Produktionsjubiläen werden gefeiert, seit es Massenproduktion gibt. Sie sind Selbstdarstellung erfolgreicher Arbeit und Inszenierung gesellschaftlicher Bedeutung, beides in der Hoffnung, dass die quantitative Größe der Produktion in eine qualitative Aufwertung des Produkts umschlägt. Die Form dieser Feiern folgt dabei medialen Vorgaben und ist etwa bei der Großserien-Fertigung von Automobilen direkt mit der Geschichte des Mediums Fotografie verbunden – wie es scheint, mit dessen Aufstieg und Ende gleichermaßen.

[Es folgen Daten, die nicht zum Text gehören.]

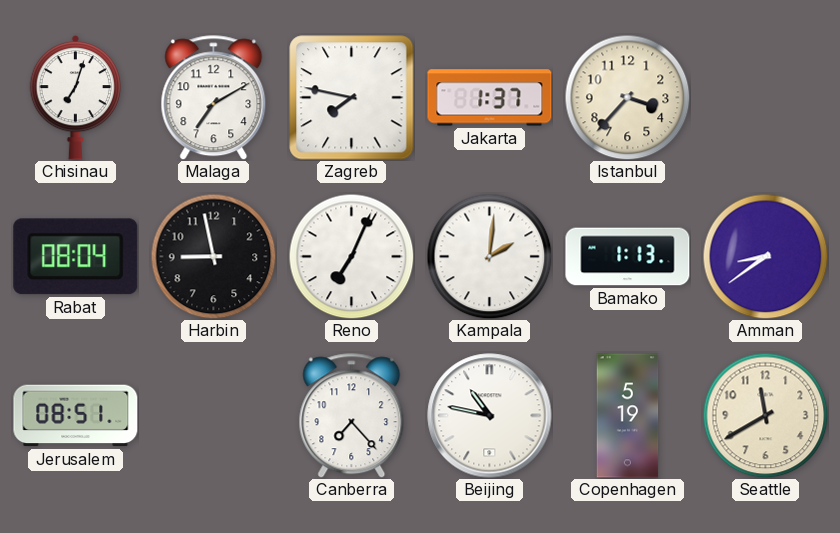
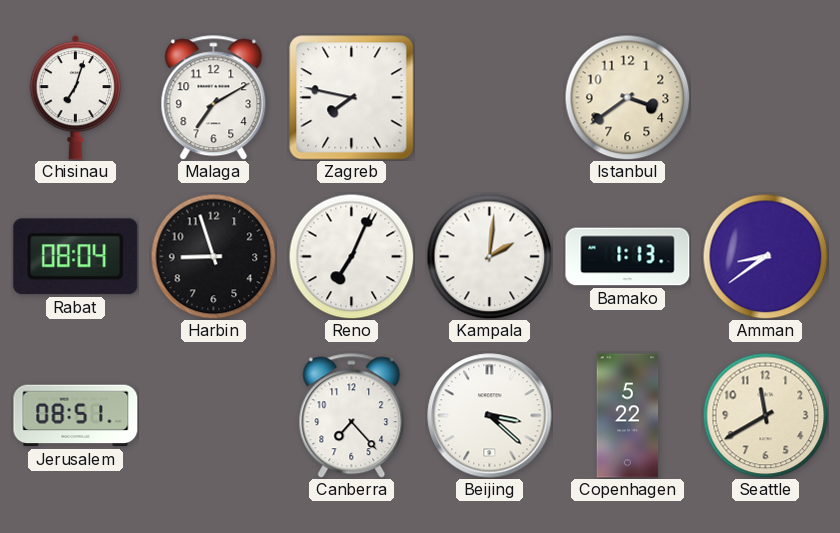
Jakarta: 1:37 -> none
Istanbul: 3:37 -> 3:39
Harbin: 8:58 -> 8:57
Beijing: 10:47 -> 3:22
Copenhagen: 5:19 -> 5:22
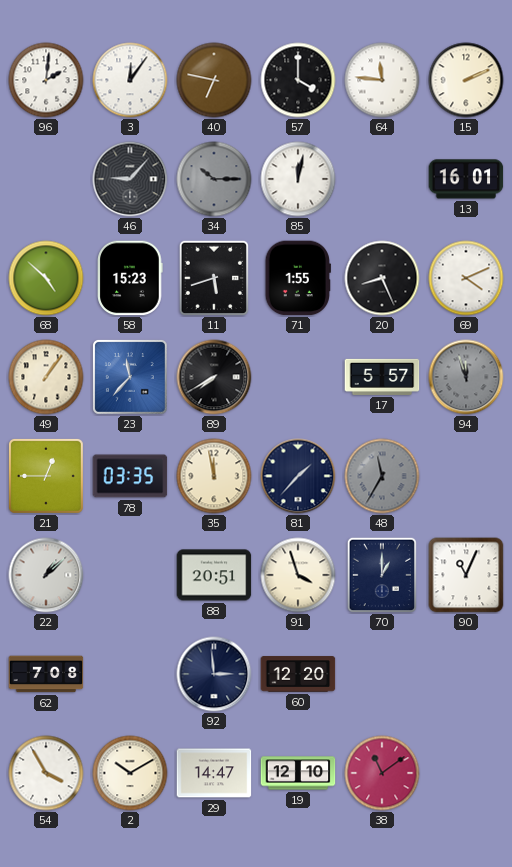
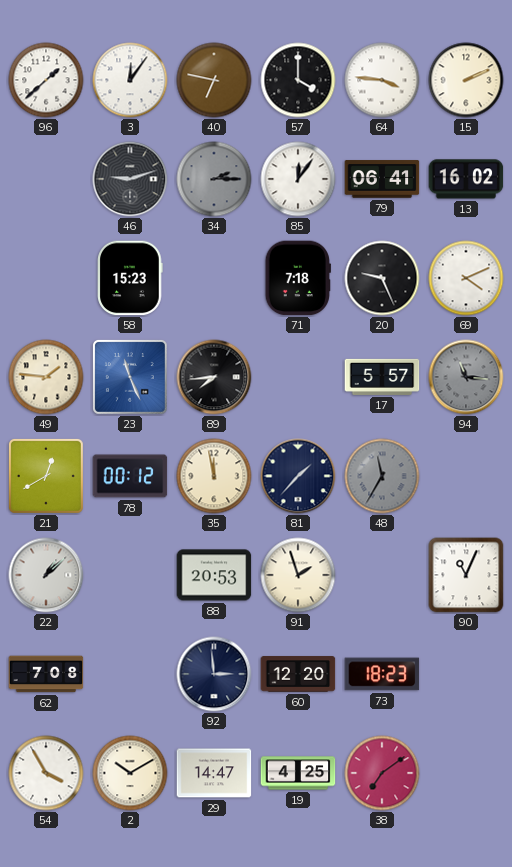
96: 2:01 -> 1:38
64: 11:46 -> 3:46
46: 9:07 -> 9:12
34: 10:15 -> 2:15
85: 12:02 -> 12:06
79: none -> 06:41
13: 16:01 -> 16:02
68: 4:52 -> none
11: 5:42 -> none
71: 1:55 -> 7:18
20: 8:26 -> 9:26
49: 1:06 -> 1:46
23: 11:37 -> 11:26
89: 7:40 -> 7:44
94: 11:57 -> 11:16
21: 12:45 -> 12:40
78: 03:35 -> 00:12
88: 20:51 -> 20:53
91: 3:57 -> 1:57
70: 1:00 -> none
73: none -> 18:23
19: 12:10 -> 4:25
38: 11:09 -> 7:09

Doch zunächst ein Blick zurück: Die Entnahme einer Bronzeskulptur aus der Gussform oder der Abschluss eines Gemäldes durch das Firnissen im Beisein des Auftraggebers sind wichtige Rituale, seit es Kunst gibt.1 Kultiviert wurden derlei Vorgänge und ihre Inszenierungen vor allem in feudalen Gesellschaften, bei der Indienstnahme von Kunst und Künsten zu religiösen Überhöhungen von Machtverhältnissen.2 Die Gründung neuer dynastischer Verhältnisse durch Heiraten oder Eroberungen und die Ablösung einer Herrschaft durch Tod und Trauerfeier waren Anlässe zur Schaffung von Denkmälern auf Zeit, für die sich seit der Antike ein relativ fester Kanon monumentaler Formen etabliert hat.3 Grundlage dieser Formen ist der Triumph des Imperators, der römische Festzug bei der Rückkehr von einer siegreichen Schlacht.4 Der Kern des Triumphes lag im Überschreiten einer Stadtgrenze, möglichst durch einen eigens errichteten Bogen hindurch, der zudem als dauerhaftes Zeichen eines vergangenen Festes erhalten blieb. Diese Form des Adventus hat sich bis in rituelle Feste des deutschen Kaiserreichs ab 1871 erhalten – nicht nur im politischen Kontext, sondern auch an den Schnittstellen zwischen Industrie und gesellschaftlicher Repräsentation.5
Als 1911 die 10.000. Panzerplatte aus dem Krupp’schen Hammer rauschte, standen Seine Majestät Kaiser Wilhelm II. mit den Herren von Krupp auf der Seite der Zuschauer.6 Produktionsjubiläen wurden im 20. Jahrhundert mit ähnlichem Putz und Blumenschmuck begangen wie die monarchischen Feiern früherer Jahrhunderte. Und wie es den einfachen Soldaten im römischen Triumphzug erlaubt war, durchaus deftige Kritik an den Imperatoren zu üben, erscheinen auf manchen Bildern von Produktionsjubiläen demonstrative Texttafeln, die soziale Verbesserungen anmahnen. Vom Aufbau und Ablauf der Inszenierung her besitzen die Erinnerungsfeste für Herrscher und diejenigen für Industrieprodukte starke Analogien.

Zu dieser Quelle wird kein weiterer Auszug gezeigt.